Split the limit using the Sum of Limits Rule on the limit as $h$ approaches $0$ .

$\frac{lim_{h \to 0} \arctan (x + h) - lim_{h \to 0} \arctan (x)}{lim_{h \to 0} h}$

Step 1.1.2.2

Add $x$ and $0$ .

$\frac{x - lim_{h \to 0} \arctan (x)}{lim_{h \to 0} h}$

Step 1.1.2.3

Substitute $t$ for $x + h$ and let $t$ approach $x$ since $lim_{h \to 0} x + h = x$ .

$\frac{lim_{t \to x} \arctan (t) - lim_{h \to 0} \arctan (x)}{lim_{h \to 0} h}$

Step 1.1.2.4

Evaluate the limit of $\arctan (x)$ which is constant as $h$ approaches $0$ .

$\frac{lim_{t \to x} \arctan (t) - \arctan (x)}{lim_{h \to 0} h}$

Step 1.1.2.5

Add $x$ and $0$ .

$\frac{\arctan (x) - \arctan (x)}{lim_{h \to 0} h}$

Step 1.1.2.6

Subtract $\arctan (x)$ from $\arctan (x)$ .

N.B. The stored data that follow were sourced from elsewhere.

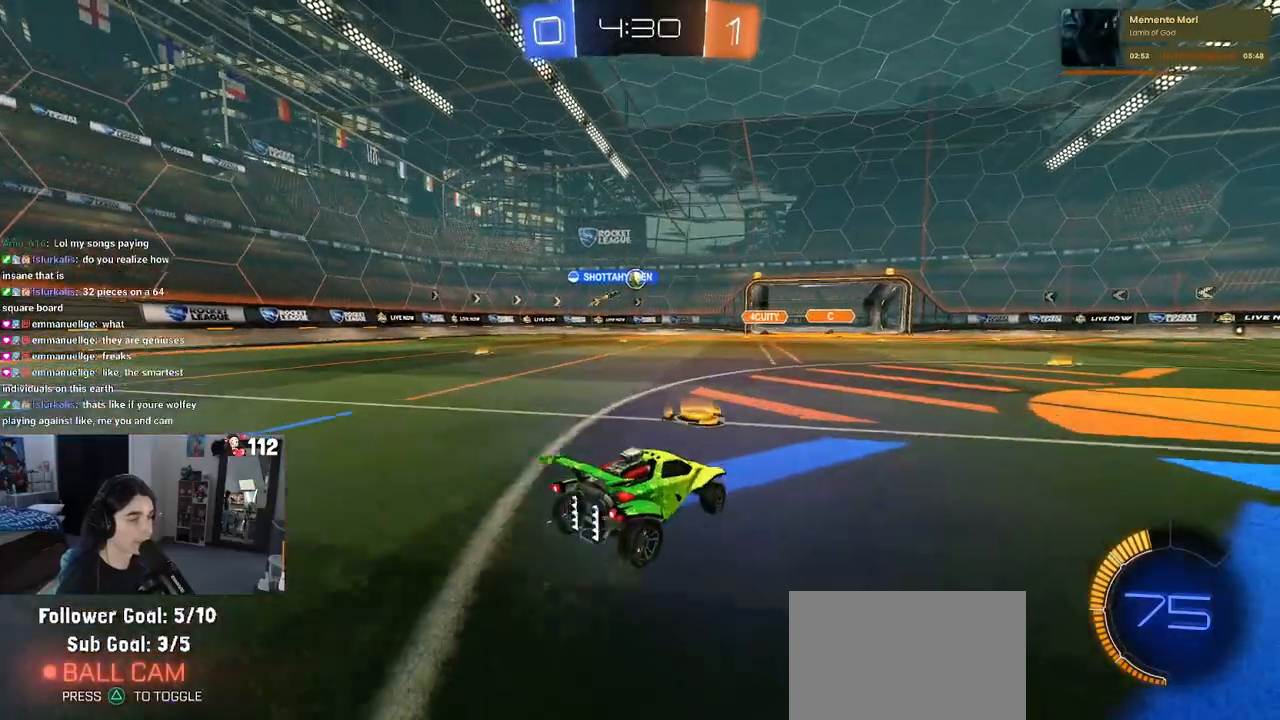
{"buttons": ["R2"], "left_stick": "center", "right_stick": "center", "events": [[83, "left_stick", "down-right"], [300, "left_stick", "right"], [500, "left_stick", "center"]]}
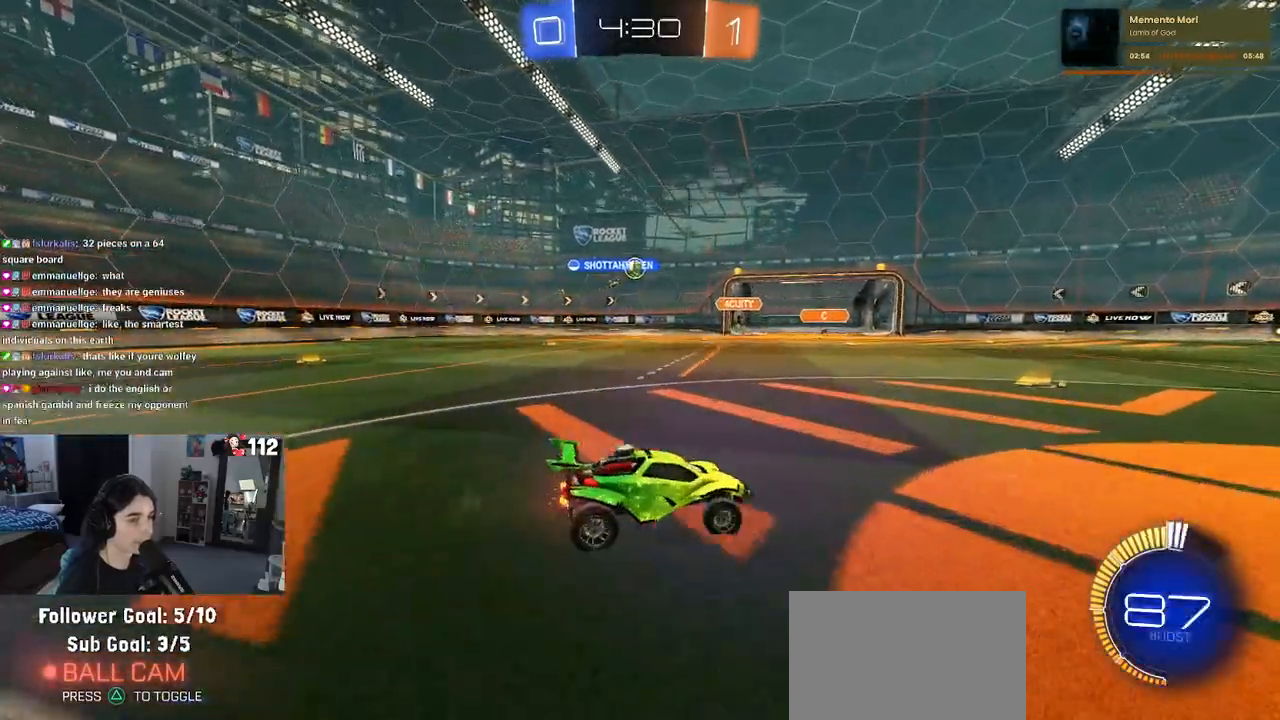
{"buttons": ["R2"], "left_stick": "left", "right_stick": "center", "events": [[133, "left_stick", "left"]]}
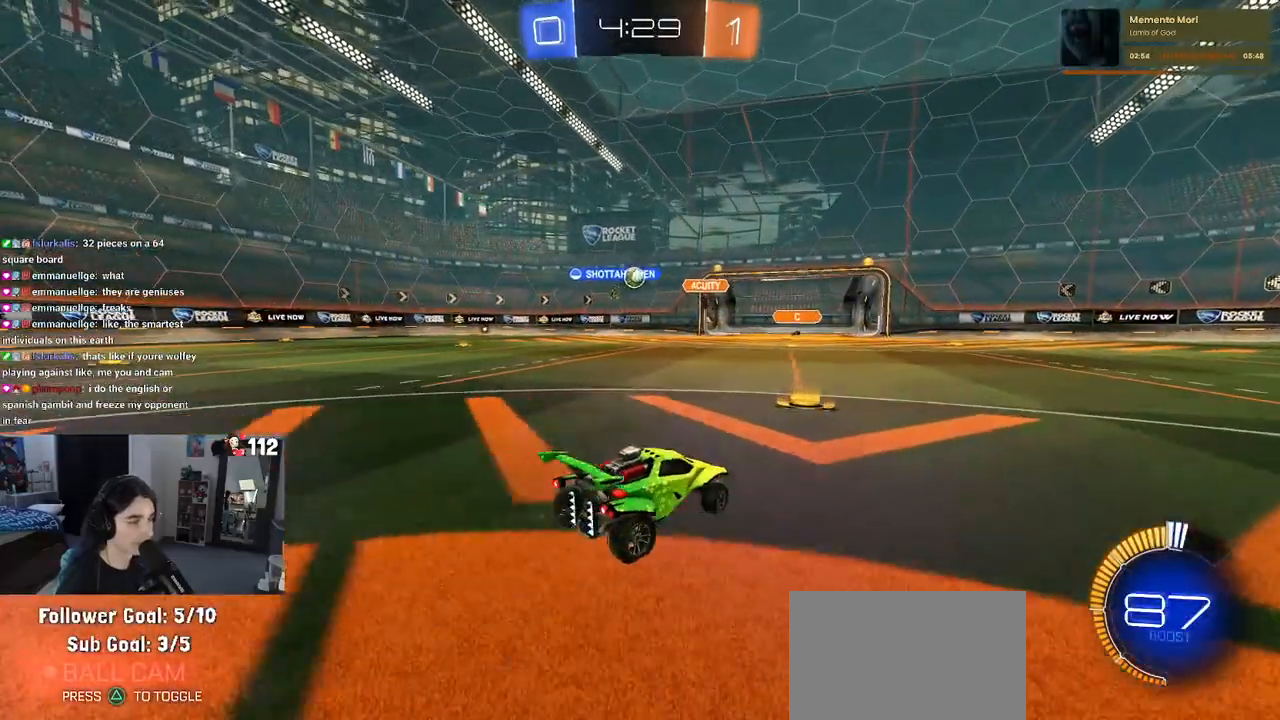
{"buttons": ["R2"], "left_stick": "left", "right_stick": "center", "events": [[133, "R1", "down"], [183, "left_stick", "center"], [333, "left_stick", "left"], [450, "R1", "up"]]}
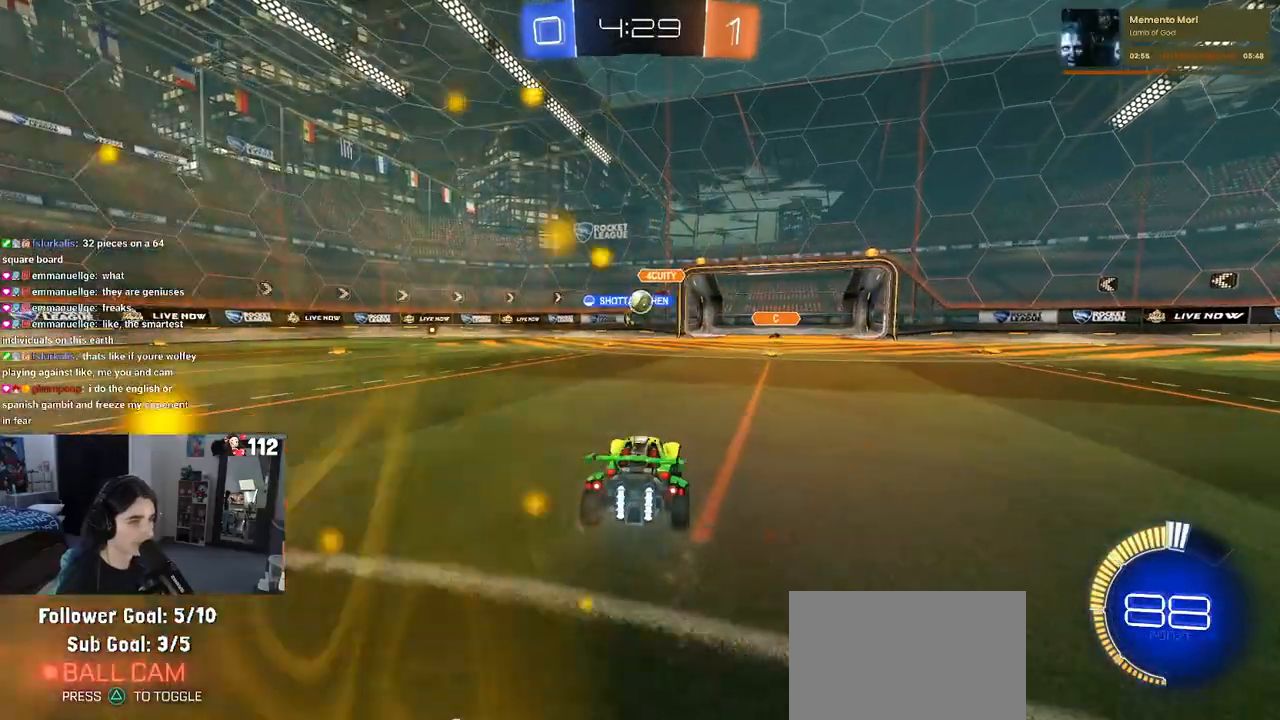
{"buttons": ["R2"], "left_stick": "left", "right_stick": "center", "events": [[67, "left_stick", "center"], [267, "left_stick", "left"]]}
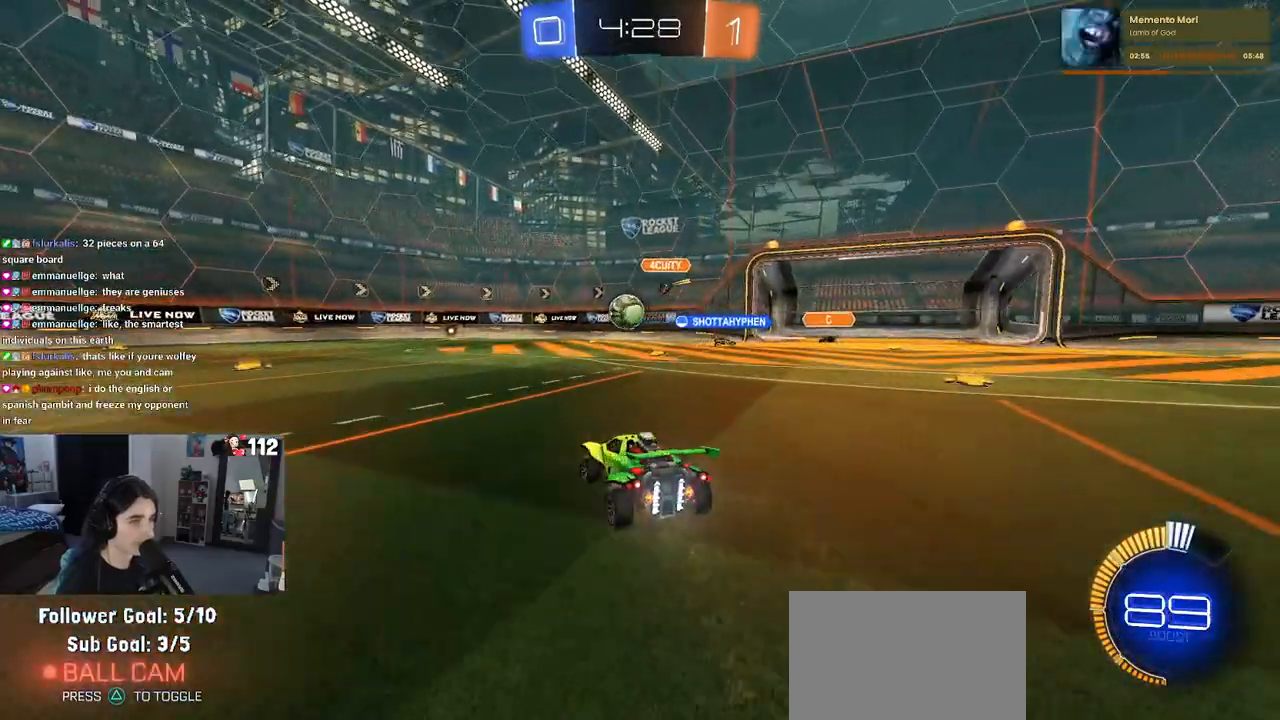
{"buttons": ["CROSS", "R2"], "left_stick": "down", "right_stick": "center", "events": [[117, "left_stick", "center"], [250, "left_stick", "right"], [400, "CROSS", "down"], [400, "left_stick", "down"]]}
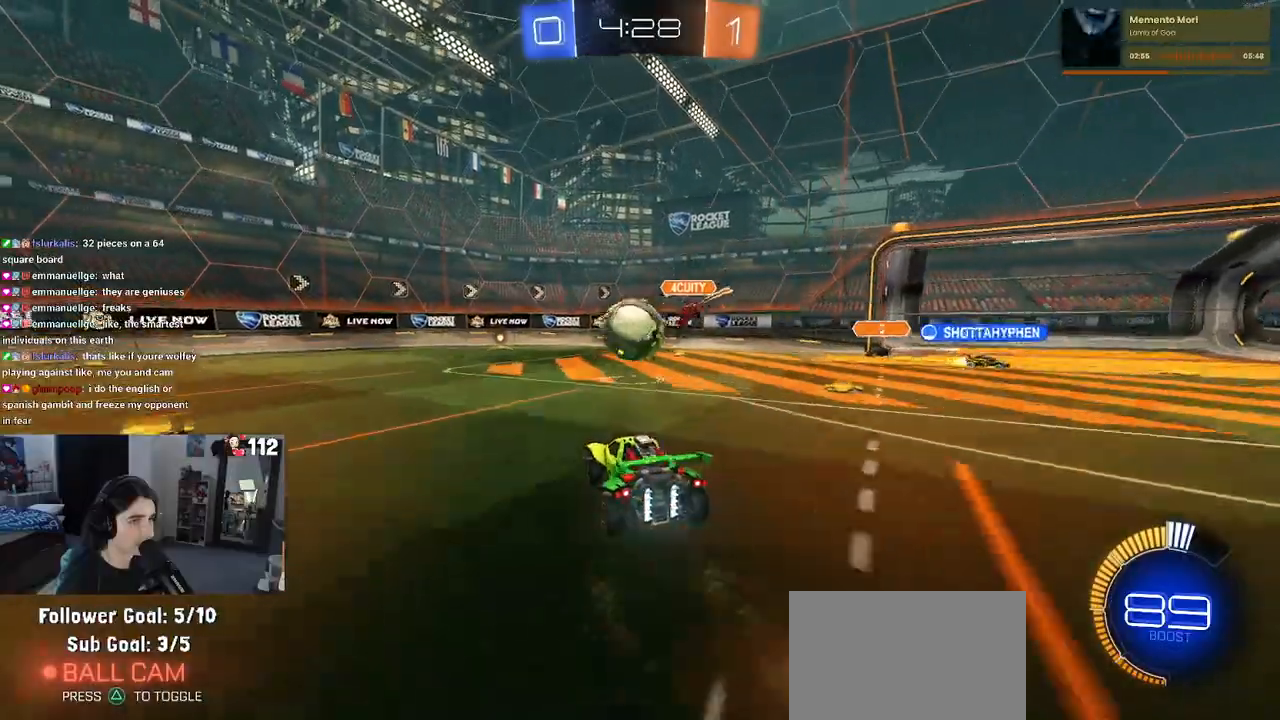
{"buttons": ["CROSS", "R2"], "left_stick": "down-left", "right_stick": "center", "events": [[33, "CROSS", "up"], [67, "left_stick", "center"], [300, "left_stick", "up-left"], [383, "CROSS", "down"], [483, "left_stick", "down-left"]]}
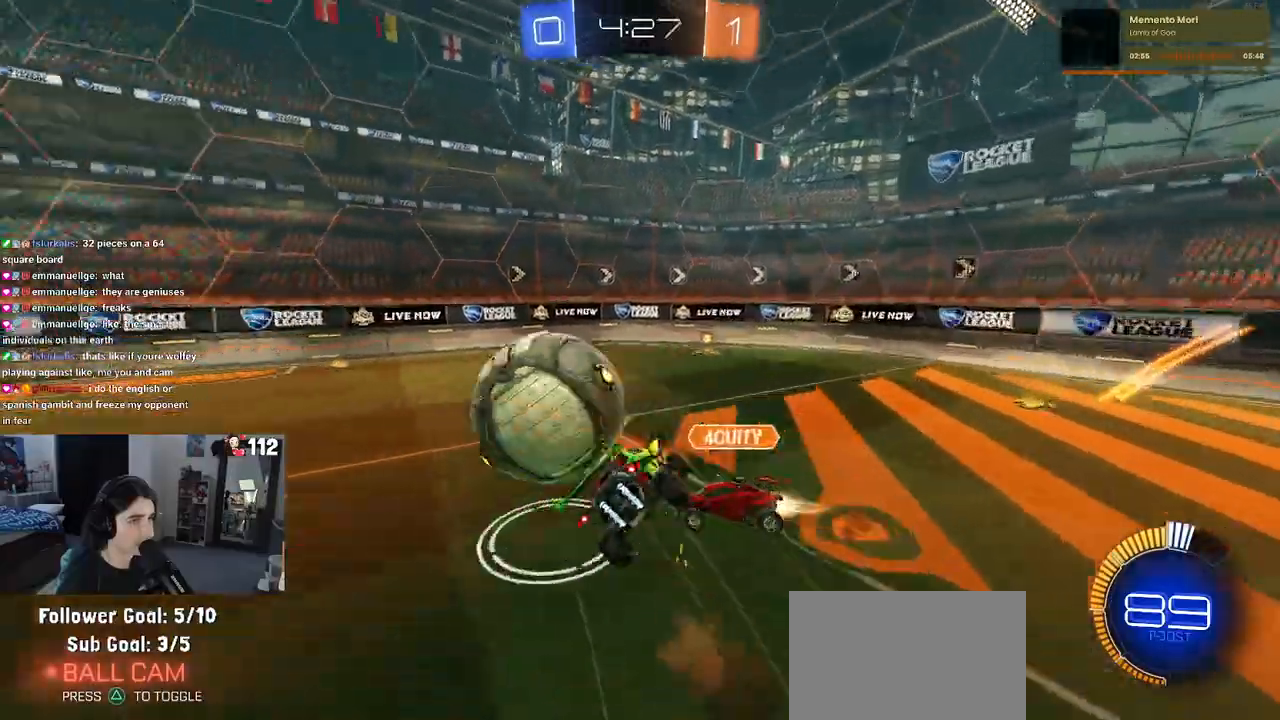
{"buttons": ["SQUARE", "R2"], "left_stick": "down-left", "right_stick": "center", "events": [[17, "CROSS", "up"], [17, "SQUARE", "down"]]}
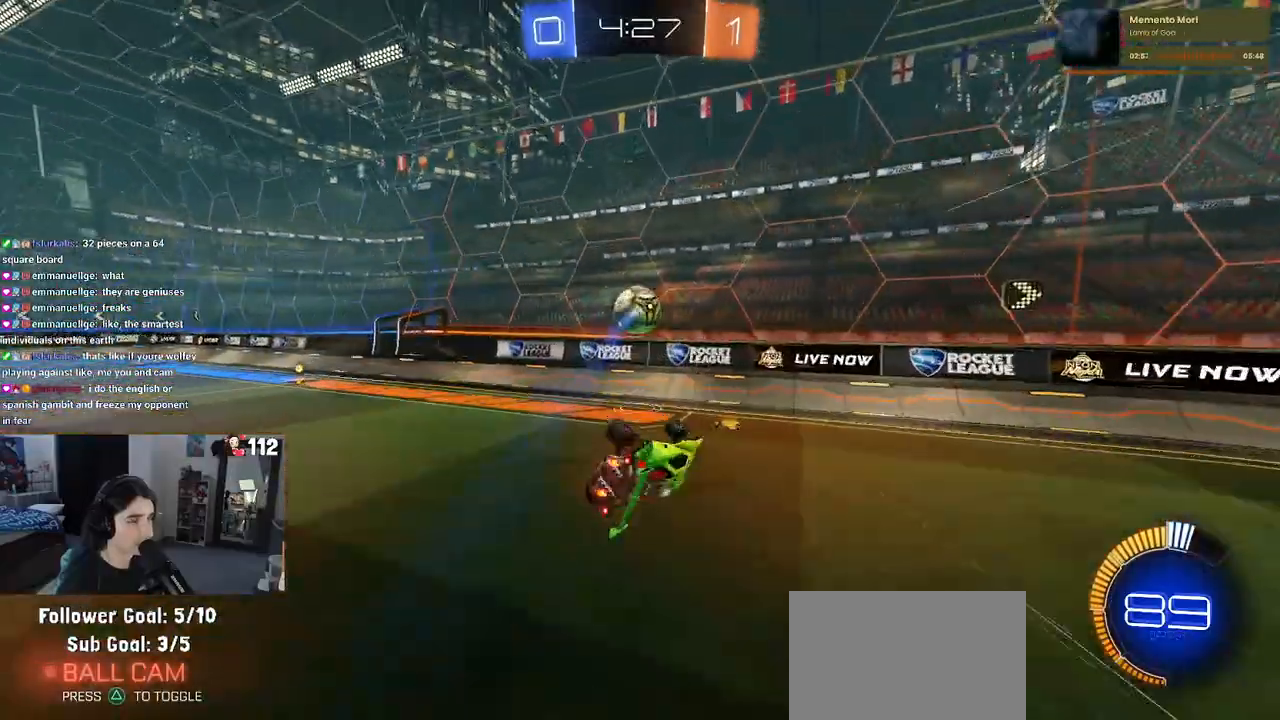
{"buttons": ["R1", "R2"], "left_stick": "down-left", "right_stick": "center", "events": [[33, "left_stick", "left"], [317, "left_stick", "down-left"], [433, "SQUARE", "up"], [500, "R1", "down"]]}
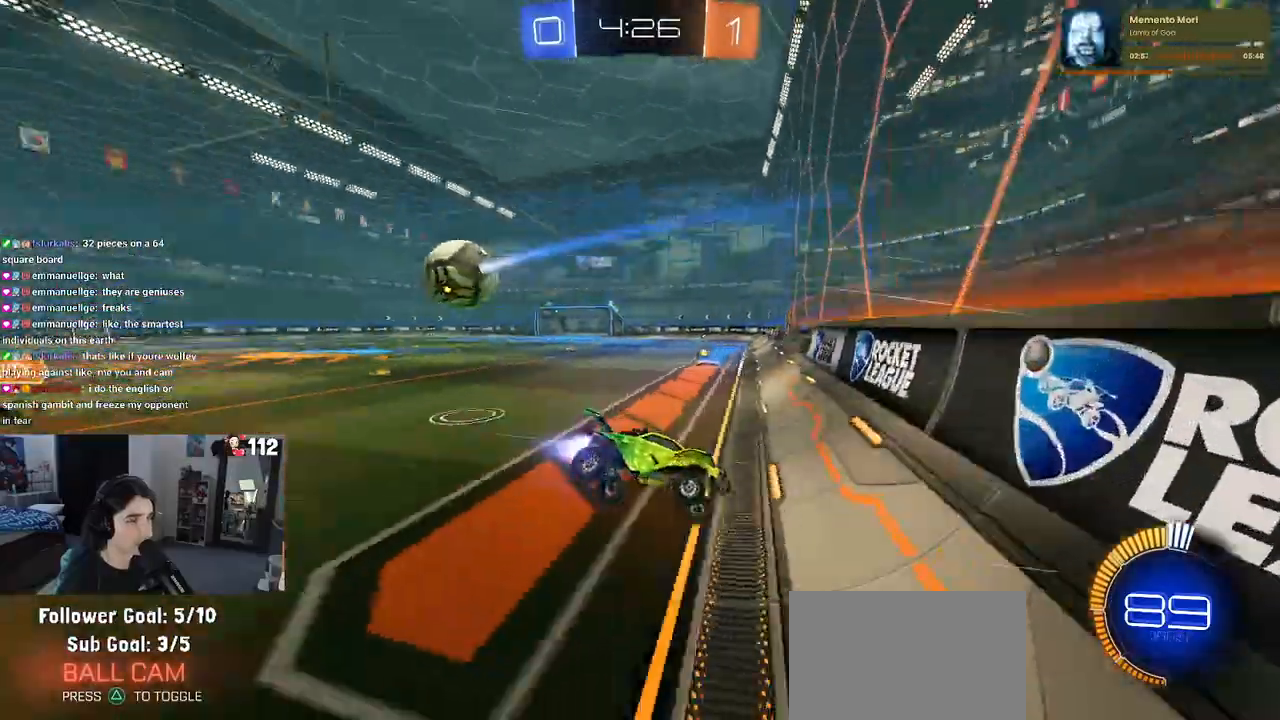
{"buttons": ["R1", "R2"], "left_stick": "down-left", "right_stick": "center", "events": []}
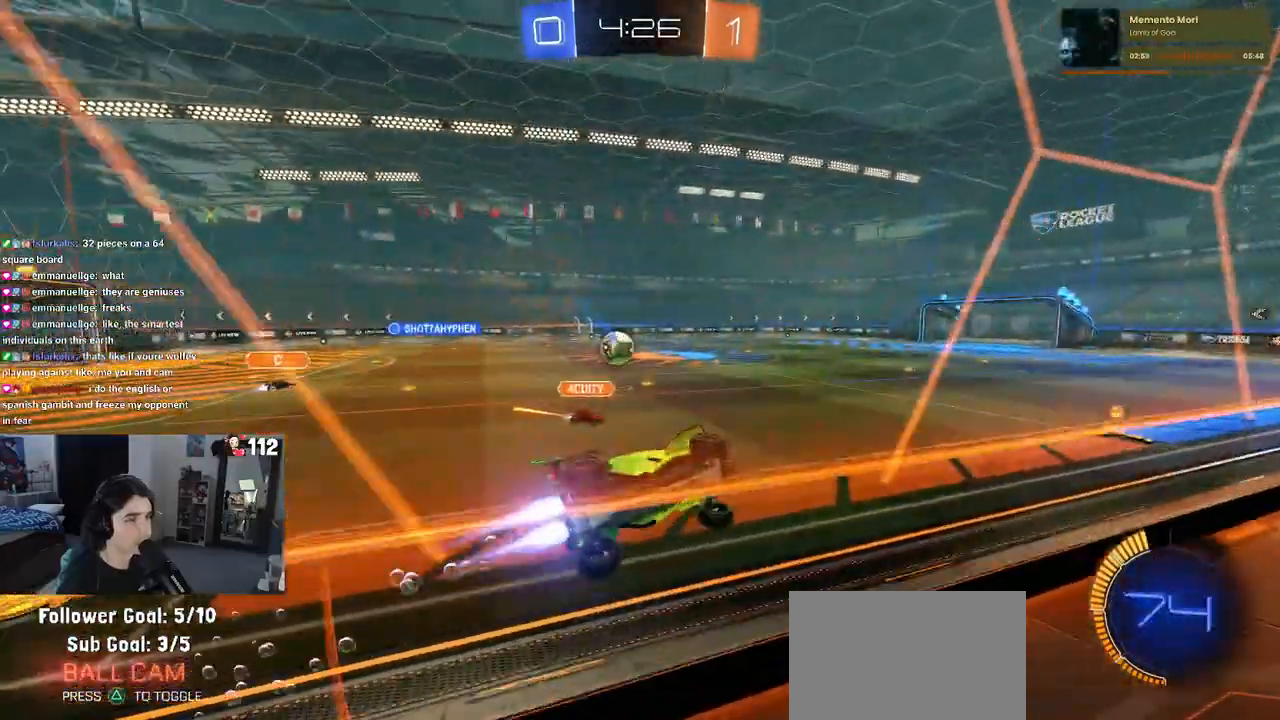
{"buttons": ["R1", "R2"], "left_stick": "center", "right_stick": "center", "events": [[183, "left_stick", "center"]]}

$\frac{0}{lim_{h \to 0} h}$

Step 1.1.3

Evaluate the limit of $h$ by plugging in $0$ for $h$ .

$\frac{0}{0}$

Step 1.1.4

The expression contains a division by $0$ . The expression is undefined.

Undefined

$\frac{0}{0}$

Step 1.2

Since $\frac{0}{0}$ is of indeterminate form, apply L'Hospital's Rule. L'Hospital's Rule states that the limit of a quotient of functions is equal to the limit of the quotient of their derivatives.

$lim_{h \to 0} \frac{\arctan (x + h) - \arctan (x)}{h} = lim_{h \to 0} \frac{\frac{d}{d h} [\arctan (x + h) - \arctan (x)]}{\frac{d}{d h} [h]}$

Step 1.3

Find the derivative of the numerator and denominator.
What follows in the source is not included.